Your task is to copy each line of the material that holds the word "erhalten".

**********

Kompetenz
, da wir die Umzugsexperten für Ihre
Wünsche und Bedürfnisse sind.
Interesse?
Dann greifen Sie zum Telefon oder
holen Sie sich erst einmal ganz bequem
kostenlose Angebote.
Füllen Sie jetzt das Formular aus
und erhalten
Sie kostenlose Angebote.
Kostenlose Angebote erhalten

**********

**Answer space:**
und erhalten
Kostenlose Angebote erhalten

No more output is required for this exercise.